Over the longer term, George has a positive outlook on gold, based on a mix of macro and supply-demand drivers.

“As an asset with inherent value, gold is likely to appeal to investors concerned about the risk of inflation, instability caused by fluctuating oil prices, global economic imbalances and geo-political uncertainty,” the manager says.

However, George believes there are a number of factors that may adversely impact the gold price over the medium term.

He explains: “If the gold price declines, it is likely gold shares would also fall. Major production difficulties at one of the portfolio’s gold companies could also cause a fall in the fund price.”
Moving away from commodities, many of the top performers in the sector over the last 12 months are funds with a focus on Latin America, with the eight vehicles in the peer group all generating returns over 30%.

Jeff Casson’s Scottish Widows Latin American fund is up 40.4% over 12 months. On a three- and five-year view the fund is up 34.1% and 223.4% respectively.

Casson, who has managed the portfolio since October 2006, says: “The region had a difficult 2008, but in 2009 there was a strong rebound in the market.

“A lot of this stems from the fact Latin America was perceived to be more risky than it really was by a number of individuals after the collapse of Lehman in 2008.”

Performance was lifted by a number of the commodity names the manager owns, particularly in the steel sector.

The fund has also successfully exploited the domestic opportunity within each of the Latin America domestic markets, particularly in Brazil and Mexico.

A number of Brazilian stocks have performed particularly well over the last 12 months, including the IT company Totvs, which provides accounting software.

A couple of Brazilian stocks that focus on the domestic economy have also been strong performers, including retailer CBD and the telco GVT, which was acquired by Vivendi in April.
Brazil has been the largest position within the fund over the last couple of years. However, Casson recently cut exposure due to the potentially unsettling impact of the October general election.

As a result, he is more cautious on the outlook for Brazil in the medium term. However, he is positive on the outlook for Mexico, which he expects will be driven by the US recovery.
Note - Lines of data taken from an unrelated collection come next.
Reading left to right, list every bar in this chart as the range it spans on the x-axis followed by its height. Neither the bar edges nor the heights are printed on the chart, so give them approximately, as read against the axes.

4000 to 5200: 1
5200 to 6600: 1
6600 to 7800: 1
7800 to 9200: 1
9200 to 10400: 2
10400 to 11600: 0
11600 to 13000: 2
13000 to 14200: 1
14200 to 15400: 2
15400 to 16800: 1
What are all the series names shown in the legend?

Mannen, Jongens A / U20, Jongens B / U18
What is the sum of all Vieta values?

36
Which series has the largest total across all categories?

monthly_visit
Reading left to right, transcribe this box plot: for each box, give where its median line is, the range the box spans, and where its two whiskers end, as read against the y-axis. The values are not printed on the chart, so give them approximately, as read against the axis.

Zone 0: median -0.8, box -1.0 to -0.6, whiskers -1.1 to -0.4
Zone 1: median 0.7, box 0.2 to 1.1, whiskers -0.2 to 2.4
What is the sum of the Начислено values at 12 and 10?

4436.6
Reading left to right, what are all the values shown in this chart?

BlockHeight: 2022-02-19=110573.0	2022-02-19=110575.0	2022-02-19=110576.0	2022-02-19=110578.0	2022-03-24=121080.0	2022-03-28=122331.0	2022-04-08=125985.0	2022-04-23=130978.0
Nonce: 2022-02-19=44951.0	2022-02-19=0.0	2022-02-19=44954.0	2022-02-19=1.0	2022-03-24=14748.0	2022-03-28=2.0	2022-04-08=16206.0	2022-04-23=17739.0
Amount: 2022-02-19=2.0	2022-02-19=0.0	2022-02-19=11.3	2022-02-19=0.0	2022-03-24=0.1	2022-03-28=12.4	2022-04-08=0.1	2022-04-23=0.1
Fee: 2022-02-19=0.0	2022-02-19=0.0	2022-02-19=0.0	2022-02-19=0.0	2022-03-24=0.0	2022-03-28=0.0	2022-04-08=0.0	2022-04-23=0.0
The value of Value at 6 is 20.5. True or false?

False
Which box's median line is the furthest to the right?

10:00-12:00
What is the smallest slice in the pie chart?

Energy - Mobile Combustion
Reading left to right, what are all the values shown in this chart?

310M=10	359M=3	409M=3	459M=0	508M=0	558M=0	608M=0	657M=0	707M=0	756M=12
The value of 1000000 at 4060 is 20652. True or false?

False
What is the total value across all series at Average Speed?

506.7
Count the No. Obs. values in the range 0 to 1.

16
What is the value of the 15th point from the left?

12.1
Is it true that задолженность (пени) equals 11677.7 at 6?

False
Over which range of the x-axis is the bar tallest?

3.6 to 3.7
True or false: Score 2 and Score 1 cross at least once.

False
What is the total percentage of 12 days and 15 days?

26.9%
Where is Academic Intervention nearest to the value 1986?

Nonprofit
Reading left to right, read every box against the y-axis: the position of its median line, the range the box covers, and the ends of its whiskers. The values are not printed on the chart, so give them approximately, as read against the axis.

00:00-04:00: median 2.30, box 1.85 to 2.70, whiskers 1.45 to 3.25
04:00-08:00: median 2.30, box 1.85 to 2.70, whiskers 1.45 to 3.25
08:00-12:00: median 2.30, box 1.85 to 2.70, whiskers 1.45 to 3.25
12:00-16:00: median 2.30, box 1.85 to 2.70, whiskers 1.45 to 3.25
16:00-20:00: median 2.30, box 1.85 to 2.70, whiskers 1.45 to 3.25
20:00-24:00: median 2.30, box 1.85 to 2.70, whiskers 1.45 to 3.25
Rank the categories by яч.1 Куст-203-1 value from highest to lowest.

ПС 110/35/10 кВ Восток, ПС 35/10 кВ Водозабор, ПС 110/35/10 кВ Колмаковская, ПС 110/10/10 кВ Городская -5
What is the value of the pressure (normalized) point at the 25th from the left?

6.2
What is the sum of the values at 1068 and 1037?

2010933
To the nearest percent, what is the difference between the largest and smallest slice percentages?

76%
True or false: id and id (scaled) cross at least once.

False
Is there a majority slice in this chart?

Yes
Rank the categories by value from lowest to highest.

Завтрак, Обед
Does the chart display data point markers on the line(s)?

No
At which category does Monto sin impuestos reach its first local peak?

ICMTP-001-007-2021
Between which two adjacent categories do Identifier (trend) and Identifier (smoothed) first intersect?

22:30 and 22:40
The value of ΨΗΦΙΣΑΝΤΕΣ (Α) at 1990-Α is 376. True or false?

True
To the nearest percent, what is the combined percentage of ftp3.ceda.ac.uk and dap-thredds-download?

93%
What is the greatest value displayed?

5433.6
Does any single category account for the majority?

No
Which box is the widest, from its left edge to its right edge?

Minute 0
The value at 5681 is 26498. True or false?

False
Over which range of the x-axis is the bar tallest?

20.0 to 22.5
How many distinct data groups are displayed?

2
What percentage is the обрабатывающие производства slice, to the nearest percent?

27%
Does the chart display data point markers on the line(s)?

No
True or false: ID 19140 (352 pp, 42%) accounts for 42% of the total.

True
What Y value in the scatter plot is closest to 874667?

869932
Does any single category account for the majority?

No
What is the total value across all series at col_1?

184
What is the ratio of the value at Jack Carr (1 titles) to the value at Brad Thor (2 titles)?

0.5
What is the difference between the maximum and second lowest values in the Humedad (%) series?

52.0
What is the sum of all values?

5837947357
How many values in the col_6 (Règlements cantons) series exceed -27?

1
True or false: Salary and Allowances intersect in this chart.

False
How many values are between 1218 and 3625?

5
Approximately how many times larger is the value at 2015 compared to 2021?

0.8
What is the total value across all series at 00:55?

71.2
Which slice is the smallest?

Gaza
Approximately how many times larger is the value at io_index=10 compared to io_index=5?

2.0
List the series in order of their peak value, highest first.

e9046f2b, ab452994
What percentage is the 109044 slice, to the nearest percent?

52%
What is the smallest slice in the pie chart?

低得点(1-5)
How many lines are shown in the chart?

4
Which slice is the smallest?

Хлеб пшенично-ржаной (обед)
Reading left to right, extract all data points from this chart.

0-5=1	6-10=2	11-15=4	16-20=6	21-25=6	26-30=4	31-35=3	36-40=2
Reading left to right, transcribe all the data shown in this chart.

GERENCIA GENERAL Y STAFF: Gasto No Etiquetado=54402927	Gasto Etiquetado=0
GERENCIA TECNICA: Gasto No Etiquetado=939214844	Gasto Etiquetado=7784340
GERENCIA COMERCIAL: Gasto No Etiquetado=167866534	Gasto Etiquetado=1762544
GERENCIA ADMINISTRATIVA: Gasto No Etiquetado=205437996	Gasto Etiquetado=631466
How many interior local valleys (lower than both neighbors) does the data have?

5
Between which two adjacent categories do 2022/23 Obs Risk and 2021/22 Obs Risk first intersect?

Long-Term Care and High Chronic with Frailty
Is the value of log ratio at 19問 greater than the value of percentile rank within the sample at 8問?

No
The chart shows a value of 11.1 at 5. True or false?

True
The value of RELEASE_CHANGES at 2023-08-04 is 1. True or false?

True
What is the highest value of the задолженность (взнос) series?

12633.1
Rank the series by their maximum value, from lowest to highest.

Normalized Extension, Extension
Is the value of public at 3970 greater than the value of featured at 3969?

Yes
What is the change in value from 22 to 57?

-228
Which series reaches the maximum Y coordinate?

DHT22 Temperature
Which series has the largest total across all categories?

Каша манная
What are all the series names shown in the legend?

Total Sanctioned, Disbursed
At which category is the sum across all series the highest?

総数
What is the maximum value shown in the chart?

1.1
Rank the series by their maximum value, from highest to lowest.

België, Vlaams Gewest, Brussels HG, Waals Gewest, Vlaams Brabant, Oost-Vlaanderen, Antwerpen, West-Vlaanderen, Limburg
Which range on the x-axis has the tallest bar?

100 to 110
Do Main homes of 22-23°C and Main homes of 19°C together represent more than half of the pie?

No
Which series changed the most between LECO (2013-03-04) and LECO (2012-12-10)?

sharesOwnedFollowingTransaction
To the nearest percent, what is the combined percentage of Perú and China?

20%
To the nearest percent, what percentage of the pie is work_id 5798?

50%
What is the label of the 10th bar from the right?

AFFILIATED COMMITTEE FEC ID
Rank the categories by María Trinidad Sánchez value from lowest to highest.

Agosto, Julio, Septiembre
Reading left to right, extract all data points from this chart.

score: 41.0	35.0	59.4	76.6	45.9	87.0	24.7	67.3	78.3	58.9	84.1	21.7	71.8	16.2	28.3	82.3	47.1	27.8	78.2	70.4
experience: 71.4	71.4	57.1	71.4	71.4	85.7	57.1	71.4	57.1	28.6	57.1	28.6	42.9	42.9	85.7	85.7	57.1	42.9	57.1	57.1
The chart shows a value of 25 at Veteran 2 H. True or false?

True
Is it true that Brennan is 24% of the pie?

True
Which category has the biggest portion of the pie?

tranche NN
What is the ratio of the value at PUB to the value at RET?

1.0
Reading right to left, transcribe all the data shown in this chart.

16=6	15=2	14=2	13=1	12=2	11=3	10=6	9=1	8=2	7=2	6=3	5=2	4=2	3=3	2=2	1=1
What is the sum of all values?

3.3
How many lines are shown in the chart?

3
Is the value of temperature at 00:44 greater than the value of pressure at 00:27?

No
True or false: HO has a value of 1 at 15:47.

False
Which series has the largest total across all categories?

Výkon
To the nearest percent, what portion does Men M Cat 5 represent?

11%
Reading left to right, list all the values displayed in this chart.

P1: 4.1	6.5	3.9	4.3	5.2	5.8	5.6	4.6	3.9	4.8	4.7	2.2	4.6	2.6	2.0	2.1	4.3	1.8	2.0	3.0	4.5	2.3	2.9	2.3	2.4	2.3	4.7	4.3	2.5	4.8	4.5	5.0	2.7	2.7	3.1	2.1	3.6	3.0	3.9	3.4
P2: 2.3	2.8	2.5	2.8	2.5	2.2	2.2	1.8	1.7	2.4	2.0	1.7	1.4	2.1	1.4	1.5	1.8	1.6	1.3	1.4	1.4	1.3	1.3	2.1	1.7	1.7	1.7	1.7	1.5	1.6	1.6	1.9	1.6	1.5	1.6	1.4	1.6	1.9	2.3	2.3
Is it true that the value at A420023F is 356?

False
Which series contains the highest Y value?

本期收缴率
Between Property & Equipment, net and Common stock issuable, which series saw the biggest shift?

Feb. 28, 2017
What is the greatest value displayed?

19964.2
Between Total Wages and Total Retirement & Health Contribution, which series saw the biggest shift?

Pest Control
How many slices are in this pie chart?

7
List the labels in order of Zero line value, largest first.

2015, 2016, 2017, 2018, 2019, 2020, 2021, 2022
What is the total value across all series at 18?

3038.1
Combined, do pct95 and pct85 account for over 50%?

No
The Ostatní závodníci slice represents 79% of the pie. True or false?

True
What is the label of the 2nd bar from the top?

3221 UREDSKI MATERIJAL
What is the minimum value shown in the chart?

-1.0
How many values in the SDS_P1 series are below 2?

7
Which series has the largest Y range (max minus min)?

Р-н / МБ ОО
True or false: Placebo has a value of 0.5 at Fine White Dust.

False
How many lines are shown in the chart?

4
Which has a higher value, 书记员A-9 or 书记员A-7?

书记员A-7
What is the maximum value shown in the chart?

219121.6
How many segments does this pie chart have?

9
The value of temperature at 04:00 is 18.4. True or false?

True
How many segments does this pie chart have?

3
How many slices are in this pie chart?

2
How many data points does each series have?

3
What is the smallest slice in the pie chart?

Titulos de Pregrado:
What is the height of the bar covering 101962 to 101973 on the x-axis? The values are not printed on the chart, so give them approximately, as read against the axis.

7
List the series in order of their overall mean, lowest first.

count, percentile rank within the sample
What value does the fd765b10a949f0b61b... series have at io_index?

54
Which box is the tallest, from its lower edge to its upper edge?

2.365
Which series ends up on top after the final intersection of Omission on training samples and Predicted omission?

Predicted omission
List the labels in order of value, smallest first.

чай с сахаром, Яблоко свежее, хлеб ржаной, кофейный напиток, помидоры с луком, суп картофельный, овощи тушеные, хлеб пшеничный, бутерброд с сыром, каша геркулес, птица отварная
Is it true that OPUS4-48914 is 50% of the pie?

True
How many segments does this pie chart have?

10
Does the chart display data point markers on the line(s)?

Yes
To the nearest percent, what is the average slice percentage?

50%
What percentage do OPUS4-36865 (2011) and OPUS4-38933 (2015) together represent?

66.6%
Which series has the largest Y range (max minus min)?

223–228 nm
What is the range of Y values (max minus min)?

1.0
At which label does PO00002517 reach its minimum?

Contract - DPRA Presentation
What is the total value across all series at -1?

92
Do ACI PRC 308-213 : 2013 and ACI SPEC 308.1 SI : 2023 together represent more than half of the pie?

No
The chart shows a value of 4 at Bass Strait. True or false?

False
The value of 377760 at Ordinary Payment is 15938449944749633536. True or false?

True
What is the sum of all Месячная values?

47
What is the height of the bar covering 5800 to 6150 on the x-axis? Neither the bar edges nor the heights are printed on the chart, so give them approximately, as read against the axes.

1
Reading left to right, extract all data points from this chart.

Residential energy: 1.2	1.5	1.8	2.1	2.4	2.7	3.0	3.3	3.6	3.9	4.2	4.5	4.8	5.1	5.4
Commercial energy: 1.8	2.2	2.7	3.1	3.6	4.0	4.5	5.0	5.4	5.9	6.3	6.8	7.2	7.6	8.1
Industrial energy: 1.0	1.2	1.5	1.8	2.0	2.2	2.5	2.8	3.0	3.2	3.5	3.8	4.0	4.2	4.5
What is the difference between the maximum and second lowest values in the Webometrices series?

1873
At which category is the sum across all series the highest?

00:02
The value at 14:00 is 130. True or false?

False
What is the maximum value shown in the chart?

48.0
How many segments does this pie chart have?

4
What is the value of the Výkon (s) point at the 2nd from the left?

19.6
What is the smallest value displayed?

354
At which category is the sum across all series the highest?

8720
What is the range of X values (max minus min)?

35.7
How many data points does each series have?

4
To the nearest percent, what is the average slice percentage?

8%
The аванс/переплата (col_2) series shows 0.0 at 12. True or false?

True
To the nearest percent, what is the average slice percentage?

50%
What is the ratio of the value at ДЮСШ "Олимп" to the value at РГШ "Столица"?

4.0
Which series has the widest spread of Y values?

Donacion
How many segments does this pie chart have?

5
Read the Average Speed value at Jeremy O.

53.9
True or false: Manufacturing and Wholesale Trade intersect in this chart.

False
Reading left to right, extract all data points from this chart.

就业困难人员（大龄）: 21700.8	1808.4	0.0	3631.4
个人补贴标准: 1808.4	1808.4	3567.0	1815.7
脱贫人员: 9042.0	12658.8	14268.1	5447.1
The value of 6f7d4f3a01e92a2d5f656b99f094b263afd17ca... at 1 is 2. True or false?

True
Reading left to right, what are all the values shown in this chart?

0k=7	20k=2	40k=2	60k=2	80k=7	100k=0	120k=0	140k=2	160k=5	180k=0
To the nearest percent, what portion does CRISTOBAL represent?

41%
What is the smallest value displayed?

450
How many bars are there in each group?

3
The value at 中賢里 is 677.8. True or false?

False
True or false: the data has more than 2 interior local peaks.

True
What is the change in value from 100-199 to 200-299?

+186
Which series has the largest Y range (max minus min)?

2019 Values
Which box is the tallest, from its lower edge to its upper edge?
The US is the destination for about 80% of Mexican exports, and, Casson points out, this has fed through to employment statistics, particularly in the north of the country.

There are seven India funds in the IMA Specialist sector and all have significantly outperformed over the last 12 months.

Avinash Vazirani’s Jupiter India fund, which was launched in February 2008, is up 50.1% over the last 12 months.

The manager aims to identify stocks where there are strong growth prospects which have not been priced fully by the market. He also invests in deep value stocks where he feels there is a catalyst for a re-rating.

He says: “With over 7,000 quoted companies in India, there are many opportunities for patient investors to buy high growth businesses at attractive prices.

“India is also a very under-researched market characterised by modest analyst coverage, so there are many strong businesses that receive less attention than they might elsewhere.”

He believes this makes India an “excellent market” for stockpickers, and says: “I am a high-conviction investor, happy to build up large positions and run with them a long time, so long as I consider their growth prospects to be not fully reflected in the market.”

Vazirani believes Jupiter India’s strong performance is because he is not an index tracker.
The fund has been structurally overweight in consumer goods since launch because the manager believes in the overall India growth story.

He says: “I believe there is a good macro growth for the next 20 to 25 years.
“Most of the growth story in India is the domestic growth story, which is why I have been focusing on domestic consumers because it has been a very good sector in the past and will continue to be so.”

While the success of the India consumer sector has been the main driver of performance over the past 12 months, Vazirani says financials and utilities have also been major contributors.